_Required action_
Please repeat, exactly and with nothing extra, the line containing "autres activités t" and every line after it up to the end of the material.

_Records for this exercise_
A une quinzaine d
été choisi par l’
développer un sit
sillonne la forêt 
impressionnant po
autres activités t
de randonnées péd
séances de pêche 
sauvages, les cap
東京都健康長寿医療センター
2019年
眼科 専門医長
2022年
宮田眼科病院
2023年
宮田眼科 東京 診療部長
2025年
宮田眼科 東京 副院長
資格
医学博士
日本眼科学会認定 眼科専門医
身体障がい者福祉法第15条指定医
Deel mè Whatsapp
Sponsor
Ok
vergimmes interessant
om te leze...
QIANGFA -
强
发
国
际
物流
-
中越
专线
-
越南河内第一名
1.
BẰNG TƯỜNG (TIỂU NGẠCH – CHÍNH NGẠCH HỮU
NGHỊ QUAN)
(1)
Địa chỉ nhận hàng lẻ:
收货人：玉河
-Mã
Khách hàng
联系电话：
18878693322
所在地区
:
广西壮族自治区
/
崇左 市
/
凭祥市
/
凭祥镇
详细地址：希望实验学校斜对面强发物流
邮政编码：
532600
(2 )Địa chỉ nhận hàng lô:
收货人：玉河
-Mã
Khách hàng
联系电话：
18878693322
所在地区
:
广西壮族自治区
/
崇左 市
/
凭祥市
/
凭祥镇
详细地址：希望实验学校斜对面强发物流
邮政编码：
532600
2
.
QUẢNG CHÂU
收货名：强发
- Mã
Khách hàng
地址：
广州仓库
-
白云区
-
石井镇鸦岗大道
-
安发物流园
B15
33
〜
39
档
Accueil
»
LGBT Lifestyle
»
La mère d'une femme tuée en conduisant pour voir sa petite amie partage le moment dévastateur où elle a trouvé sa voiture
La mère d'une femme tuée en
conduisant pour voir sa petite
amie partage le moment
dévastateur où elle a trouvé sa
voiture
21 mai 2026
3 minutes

_Exercise result_
autres activités t
de randonnées péd
séances de pêche 
sauvages, les cap
東京都健康長寿医療センター
2019年
眼科 専門医長
2022年
宮田眼科病院
2023年
宮田眼科 東京 診療部長
2025年
宮田眼科 東京 副院長
資格
医学博士
日本眼科学会認定 眼科専門医
身体障がい者福祉法第15条指定医
Deel mè Whatsapp
Sponsor
Ok
vergimmes interessant
om te leze...
QIANGFA -
强
发
国
际
物流
-
中越
专线
-
越南河内第一名
1.
BẰNG TƯỜNG (TIỂU NGẠCH – CHÍNH NGẠCH HỮU
NGHỊ QUAN)
(1)
Địa chỉ nhận hàng lẻ:
收货人：玉河
-Mã
Khách hàng
联系电话：
18878693322
所在地区
:
广西壮族自治区
/
崇左 市
/
凭祥市
/
凭祥镇
详细地址：希望实验学校斜对面强发物流
邮政编码：
532600
(2 )Địa chỉ nhận hàng lô:
收货人：玉河
-Mã
Khách hàng
联系电话：
18878693322
所在地区
:
广西壮族自治区
/
崇左 市
/
凭祥市
/
凭祥镇
详细地址：希望实验学校斜对面强发物流
邮政编码：
532600
2
.
QUẢNG CHÂU
收货名：强发
- Mã
Khách hàng
地址：
广州仓库
-
白云区
-
石井镇鸦岗大道
-
安发物流园
B15
33
〜
39
档
Accueil
»
LGBT Lifestyle
»
La mère d'une femme tuée en conduisant pour voir sa petite amie partage le moment dévastateur où elle a trouvé sa voiture
La mère d'une femme tuée en
conduisant pour voir sa petite
amie partage le moment
dévastateur où elle a trouvé sa
voiture
21 mai 2026
3 minutes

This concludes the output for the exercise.